Communiqué ACRIF : César 2008, glissement progressif vers la censure

Paris le 24 février 2008
Communiqué de presse de l'ACRIF
(Association des Cinémas de Recherche d'Ile-de-France)




César 2008 :
Glissement progressif de la censure


Vendredi 22 février a eu lieu la 33ème cérémonie des César.

Une soirée bien calme eu égard aux nombreux mouvements et inquiétudes secouant une partie de la profession cinématographique face au désengagement de l'Etat en matière d'action et de diffusion culturelles.

Mme Albanel a de la chance : rarement Ministre de la Culture n'aura passé une soirée des César aussi tranquille !

Seule Mlle Jeanne Moreau eu les mots justes pour rappeler que le cinéma "célébré" ce soir-là n'a de sens et d'existence que tant que des salles pourront le faire vivre auprès des publics.

Seule ?

Cela n'aurait pas dû être le cas.

Car Mathieu Amalric, ne pouvant être présent, avait préparé un texte qui devait être lu par le Monsieur Loyal d'un soir, Antoine de Caunes.
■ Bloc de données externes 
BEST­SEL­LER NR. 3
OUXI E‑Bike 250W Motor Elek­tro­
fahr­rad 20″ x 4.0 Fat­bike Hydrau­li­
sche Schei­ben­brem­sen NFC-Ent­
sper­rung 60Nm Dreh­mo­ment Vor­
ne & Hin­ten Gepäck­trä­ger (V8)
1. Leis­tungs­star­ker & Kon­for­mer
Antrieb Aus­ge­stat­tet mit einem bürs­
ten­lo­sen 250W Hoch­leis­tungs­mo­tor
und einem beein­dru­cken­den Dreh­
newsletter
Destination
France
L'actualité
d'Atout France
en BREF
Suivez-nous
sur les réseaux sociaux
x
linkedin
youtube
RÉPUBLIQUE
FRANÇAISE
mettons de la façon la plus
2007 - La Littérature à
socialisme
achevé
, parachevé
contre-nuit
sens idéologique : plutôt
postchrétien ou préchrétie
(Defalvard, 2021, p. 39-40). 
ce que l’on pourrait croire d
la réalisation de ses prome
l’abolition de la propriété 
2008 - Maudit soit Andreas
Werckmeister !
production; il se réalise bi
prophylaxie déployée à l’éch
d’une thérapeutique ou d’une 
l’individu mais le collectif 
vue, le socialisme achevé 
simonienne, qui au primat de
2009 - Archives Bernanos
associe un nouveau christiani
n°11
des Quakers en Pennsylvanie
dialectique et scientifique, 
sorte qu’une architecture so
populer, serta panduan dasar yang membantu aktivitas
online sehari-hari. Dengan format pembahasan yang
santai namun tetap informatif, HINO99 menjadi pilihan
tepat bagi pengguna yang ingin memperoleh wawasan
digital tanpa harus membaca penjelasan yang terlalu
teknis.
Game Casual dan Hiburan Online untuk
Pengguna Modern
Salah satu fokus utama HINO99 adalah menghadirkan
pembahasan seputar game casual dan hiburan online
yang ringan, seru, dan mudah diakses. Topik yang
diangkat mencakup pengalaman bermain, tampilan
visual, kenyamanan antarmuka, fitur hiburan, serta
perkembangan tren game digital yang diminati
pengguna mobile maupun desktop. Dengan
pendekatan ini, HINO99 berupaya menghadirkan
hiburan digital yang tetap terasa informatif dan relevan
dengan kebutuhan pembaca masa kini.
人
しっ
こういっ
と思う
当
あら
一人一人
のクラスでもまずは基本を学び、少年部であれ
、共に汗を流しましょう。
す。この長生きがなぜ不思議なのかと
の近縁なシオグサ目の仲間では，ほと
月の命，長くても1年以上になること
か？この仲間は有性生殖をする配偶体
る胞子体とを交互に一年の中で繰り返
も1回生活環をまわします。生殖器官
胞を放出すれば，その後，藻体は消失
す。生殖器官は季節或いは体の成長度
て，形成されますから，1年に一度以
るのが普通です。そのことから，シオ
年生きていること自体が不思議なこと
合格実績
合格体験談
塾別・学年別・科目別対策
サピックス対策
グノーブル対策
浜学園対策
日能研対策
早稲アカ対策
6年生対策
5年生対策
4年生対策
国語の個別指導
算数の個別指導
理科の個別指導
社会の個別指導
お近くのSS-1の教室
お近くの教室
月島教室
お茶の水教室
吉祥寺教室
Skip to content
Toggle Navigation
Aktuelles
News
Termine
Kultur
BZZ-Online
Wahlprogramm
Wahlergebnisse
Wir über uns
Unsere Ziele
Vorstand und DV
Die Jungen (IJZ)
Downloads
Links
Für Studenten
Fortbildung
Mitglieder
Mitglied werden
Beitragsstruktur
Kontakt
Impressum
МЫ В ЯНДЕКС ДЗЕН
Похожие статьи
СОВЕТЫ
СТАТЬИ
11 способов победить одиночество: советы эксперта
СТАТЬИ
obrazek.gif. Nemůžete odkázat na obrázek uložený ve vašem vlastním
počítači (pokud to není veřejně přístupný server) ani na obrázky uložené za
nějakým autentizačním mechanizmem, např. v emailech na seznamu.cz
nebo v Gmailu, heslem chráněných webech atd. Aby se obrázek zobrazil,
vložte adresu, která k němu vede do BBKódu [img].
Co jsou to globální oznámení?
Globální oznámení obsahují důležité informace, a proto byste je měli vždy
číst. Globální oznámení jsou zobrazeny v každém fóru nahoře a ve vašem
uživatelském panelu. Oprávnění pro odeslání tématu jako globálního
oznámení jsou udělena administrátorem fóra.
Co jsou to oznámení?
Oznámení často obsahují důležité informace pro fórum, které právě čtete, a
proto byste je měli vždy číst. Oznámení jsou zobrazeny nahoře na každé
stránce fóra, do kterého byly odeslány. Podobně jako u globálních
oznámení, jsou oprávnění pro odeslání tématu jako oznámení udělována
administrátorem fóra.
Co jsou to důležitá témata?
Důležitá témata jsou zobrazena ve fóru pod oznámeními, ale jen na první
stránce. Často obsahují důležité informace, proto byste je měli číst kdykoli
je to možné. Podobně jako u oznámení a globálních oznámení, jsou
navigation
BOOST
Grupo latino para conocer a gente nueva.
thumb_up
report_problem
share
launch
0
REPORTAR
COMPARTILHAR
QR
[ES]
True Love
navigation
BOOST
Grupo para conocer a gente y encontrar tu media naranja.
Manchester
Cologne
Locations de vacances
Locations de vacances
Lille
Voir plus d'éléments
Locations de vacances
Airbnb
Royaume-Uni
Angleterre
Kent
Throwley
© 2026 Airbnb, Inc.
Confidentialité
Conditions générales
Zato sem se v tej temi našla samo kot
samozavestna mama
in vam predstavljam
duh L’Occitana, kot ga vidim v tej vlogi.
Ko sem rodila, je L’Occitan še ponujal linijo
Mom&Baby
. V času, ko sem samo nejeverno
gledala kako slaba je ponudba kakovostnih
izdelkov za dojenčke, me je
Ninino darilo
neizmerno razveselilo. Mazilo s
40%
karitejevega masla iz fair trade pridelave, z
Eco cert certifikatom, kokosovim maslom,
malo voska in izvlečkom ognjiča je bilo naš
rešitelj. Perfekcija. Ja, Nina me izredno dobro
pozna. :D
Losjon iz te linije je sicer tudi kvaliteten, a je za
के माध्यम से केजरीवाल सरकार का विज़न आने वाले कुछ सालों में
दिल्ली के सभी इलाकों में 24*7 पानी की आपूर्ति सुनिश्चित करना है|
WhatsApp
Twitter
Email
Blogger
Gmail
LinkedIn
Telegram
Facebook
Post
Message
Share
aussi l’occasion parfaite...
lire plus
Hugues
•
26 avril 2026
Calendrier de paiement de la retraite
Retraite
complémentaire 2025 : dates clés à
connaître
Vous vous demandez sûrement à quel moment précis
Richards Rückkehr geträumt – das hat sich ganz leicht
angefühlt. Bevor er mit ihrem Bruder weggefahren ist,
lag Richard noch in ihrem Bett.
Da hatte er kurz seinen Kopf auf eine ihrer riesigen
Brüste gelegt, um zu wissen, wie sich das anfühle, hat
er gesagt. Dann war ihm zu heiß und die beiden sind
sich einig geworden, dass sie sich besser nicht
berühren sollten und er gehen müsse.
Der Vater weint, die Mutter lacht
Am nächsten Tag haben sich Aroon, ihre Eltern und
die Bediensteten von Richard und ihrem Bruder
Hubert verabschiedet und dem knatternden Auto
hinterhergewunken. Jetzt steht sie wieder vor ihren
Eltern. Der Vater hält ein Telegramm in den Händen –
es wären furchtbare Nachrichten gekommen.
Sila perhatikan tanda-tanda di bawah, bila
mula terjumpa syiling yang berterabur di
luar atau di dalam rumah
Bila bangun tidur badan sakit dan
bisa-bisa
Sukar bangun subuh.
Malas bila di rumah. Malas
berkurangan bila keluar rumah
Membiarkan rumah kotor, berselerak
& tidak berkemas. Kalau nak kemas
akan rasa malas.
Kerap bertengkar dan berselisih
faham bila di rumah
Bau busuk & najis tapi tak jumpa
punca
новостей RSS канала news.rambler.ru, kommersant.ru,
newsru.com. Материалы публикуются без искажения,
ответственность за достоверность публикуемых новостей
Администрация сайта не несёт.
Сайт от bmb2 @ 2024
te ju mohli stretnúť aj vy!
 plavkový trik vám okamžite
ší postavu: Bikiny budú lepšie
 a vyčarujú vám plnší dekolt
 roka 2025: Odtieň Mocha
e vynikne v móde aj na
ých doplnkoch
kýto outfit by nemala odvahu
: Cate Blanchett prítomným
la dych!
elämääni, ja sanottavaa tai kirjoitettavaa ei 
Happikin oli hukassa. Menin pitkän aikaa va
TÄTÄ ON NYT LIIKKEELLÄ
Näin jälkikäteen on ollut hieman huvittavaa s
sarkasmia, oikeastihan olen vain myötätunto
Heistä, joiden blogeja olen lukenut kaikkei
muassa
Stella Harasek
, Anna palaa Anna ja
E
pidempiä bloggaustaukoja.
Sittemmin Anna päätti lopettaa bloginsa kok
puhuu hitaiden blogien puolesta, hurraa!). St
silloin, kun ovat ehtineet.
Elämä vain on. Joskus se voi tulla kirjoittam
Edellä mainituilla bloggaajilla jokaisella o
De ce texte, on jugeât que les spectateurs présents au Châtelet ou devant leur télé n'auraient droit qu'à la version digest, expurgée de sa substance la plus politique. On décida donc d'effacer les réflexions de Mathieu Amalric exprimant son attachement aux salles de cinéma indépendantes : "la SALLE de cinéma" contre les multiplexes qui n'ont que "les chiffres comme seule ligne d'horizon". Et citant l'exemple du film la Question humaine de Nicolas Klotz, Mathieu Amalric estime qu'il "n'aurait jamais fait autant d'entrées sans le travail de curiosité des exploitants de province et de l'ACRIF (Association des Cinémas de Recherche d'Ile-de-France)".


Quelles que soient les véritables raisons de caviardage, il n'est pas téméraire d'en faire un symptôme du glissement progressif des mécanismes de la censure. Couramment utilisé dès lors qu'il s'agit de pointer la démarche répressive d'un état ou d'une institution à l'égard de ses opposants, ce mot s'applique moins souvent lorsqu'il est la conséquence d'un rejet de tout ce qui remet en question et complexifie nos béates certitudes.


Que la partie la plus politique du texte de Mathieu Amalric soit précisément celle qui a été supprimée n'est pas fortuit : elle résulte d'un choix, qui, pour avoir été fait soit disant dans l'urgence, voire même en toute innocence, n'en dédouane pas pour autant ses responsables : le choix de privilégier la gaudriole plan-plan (vannes, applaudissements, ennui insondable...) et de museler l'inquiétude légitime de certains professionnels du cinéma met à jour une certaine tendance de la société française : une subordination générale, diffuse, paresseuse et arbitraire à l'idéologie dominante. Tout ce qui se ne relève plus du spectacle est alors vécu soit comme une intrusion (perturbation de l'auto-célébration de la “grande” famille du cinéma français), soit comme le comble de la ringardise (car ringarde est toute tentative de partager un raisonnement politique).


Etait-il donc si gênant de rappeler que ce sont également ces cinémas indépendants qui font que, dans toutes les régions de France, des spectateurs peuvent découvrir les œuvres les plus novatrices, les expressions les plus singulières d'auteurs qui œuvrent pour que leur travail soit regardé, écouté, partagé, confronté, en salles ?

Etait-il donc si inconvenant de rappeler que ces lieux où se vit le cinéma sont aujourd'hui fragilisés, plongés dans les tourbillons du marché que l'Etat par ses choix laisse comme seul maître du jeu ?

Est-il donc si malaisant de rappeler l'existence d'hommes et de femmes qui travaillent au sein de salles de cinéma et qui font montre de leur attachement à une mission de service public en matière de diffusion et d'action culturelle ?


Est-il déplacé de rappeler que ce sont ces salles qui les premières ont aimé et défendu les deux premiers longs-métrages d’Abdellatif Kechiche La Faute à Voltaire et L'Esquive, et non les multiplexes ?

Est-il si incongru de penser que si ces salles disparaissent c'est l'ensemble du cinéma français qui se casse la gueule ? Enlevez l'échelle et il ne restera plus que le pinceau pour s'accrocher au plafond...


L’ACRIF est une association qui regroupe une cinquantaine de salles de cinema de banlieue parisienne.